» **Assigned task**
Find the lines holding the string "begin" in the data, then copy all of them.

Records drawn from a dataset:

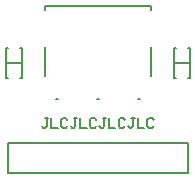
<source format=gbr>
%TF.GenerationSoftware,Altium Limited,Altium Designer,21.3.2 (30)*%
G04 Layer_Color=65535*
%FSLAX44Y44*%
%MOMM*%
%TF.SameCoordinates,675AFF39-0D07-4396-8A84-043E8CC343DD*%
%TF.FilePolarity,Positive*%
%TF.FileFunction,Legend,Top*%
%TF.Part,Single*%
G01*
G75*
%TA.AperFunction,NonConductor*%
%ADD22C,0.1524*%
%ADD28C,0.1500*%
%ADD29C,0.2000*%
D22*
X-41981Y-66551D02*
X-44690D01*
X-43335D01*
Y-73322D01*
X-44690Y-74676D01*
X-46044D01*
X-47398Y-73322D01*
X-39273Y-66551D02*
Y-74676D01*
X-33856D01*
X-25730Y-67905D02*
X-27085Y-66551D01*
X-29793D01*
X-31147Y-67905D01*
Y-73322D01*
X-29793Y-74676D01*
X-27085D01*
X-25730Y-73322D01*
X-17605Y-66551D02*
X-20313D01*
X-18959D01*
Y-73322D01*
X-20313Y-74676D01*
X-21668D01*
X-23022Y-73322D01*
X-14897Y-66551D02*
Y-74676D01*
X-9480D01*
X-1354Y-67905D02*
X-2709Y-66551D01*
X-5417D01*
X-6771Y-67905D01*
Y-73322D01*
X-5417Y-74676D01*
X-2709D01*
X-1354Y-73322D01*
X6771Y-66551D02*
X4063D01*
X5417D01*
Y-73322D01*
X4063Y-74676D01*
X2709D01*
X1354Y-73322D01*
X9480Y-66551D02*
Y-74676D01*
X14897D01*
X23022Y-67905D02*
X21668Y-66551D01*
X18959D01*
X17605Y-67905D01*
Y-73322D01*
X18959Y-74676D01*
X21668D01*
X23022Y-73322D01*
X31147Y-66551D02*
X28439D01*
X29793D01*
Y-73322D01*
X28439Y-74676D01*
X27085D01*
X25730Y-73322D01*
X33856Y-66551D02*
Y-74676D01*
X39273D01*
X47398Y-67905D02*
X46044Y-66551D01*
X43335D01*
X41981Y-67905D01*
Y-73322D01*
X43335Y-74676D01*
X46044D01*
X47398Y-73322D01*
D28*
X64120Y-7620D02*
X66040D01*
X64120Y-33020D02*
Y-7620D01*
Y-33020D02*
X66040D01*
X76200D02*
X78120D01*
Y-7620D01*
X76200D02*
X78120D01*
X64120Y-20320D02*
X78120D01*
X-78120Y-7620D02*
X-76200D01*
X-78120Y-33020D02*
Y-7620D01*
Y-33020D02*
X-76200D01*
X-66040D02*
X-64120D01*
Y-7620D01*
X-66040D02*
X-64120D01*
X-78120Y-20320D02*
X-64120D01*
D29*
X76200Y-112700D02*
Y-87300D01*
X-76200Y-112700D02*
Y-87300D01*
X76200D01*
X-76200Y-112700D02*
X76200D01*
X34200Y-50360D02*
X34850D01*
X35600D01*
X-34450D02*
X-33700D01*
X-35100D02*
X-34450D01*
X200D02*
X1200D01*
X-800D02*
X200D01*
X-44500Y24740D02*
Y28640D01*
X44900Y24740D02*
Y28640D01*
X-44500D02*
X44900D01*
Y-31260D02*
Y-6760D01*
X-44300Y-31260D02*
Y-6760D01*
%TF.MD5,9bf7039b476be5fc28f91fa5eb5f8d28*%
M02*

</source>
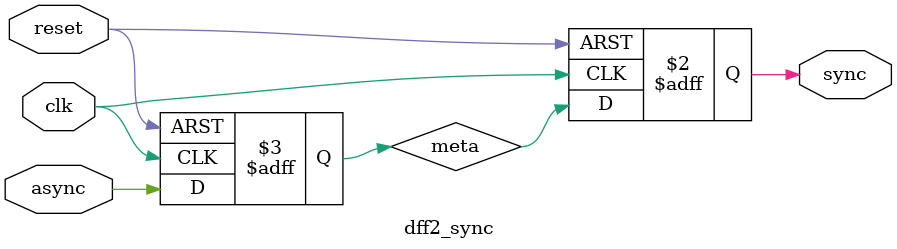
<source format=v>
`timescale 1ns / 1ps


module dff2_sync #(parameter RESET_VAL = 1)(
    input async,
    input clk,
    input reset,
    output reg sync
    );
    
    reg meta;
    
    always @(posedge clk or posedge reset) begin
        if(reset) begin
            meta <= RESET_VAL;
            sync <= RESET_VAL;
        end
        else begin
            meta <= async;
            sync <= meta;
        end
    end
endmodule

</source>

» **Answer below**
    always @(posedge clk or posedge reset) begin
        if(reset) begin
        else begin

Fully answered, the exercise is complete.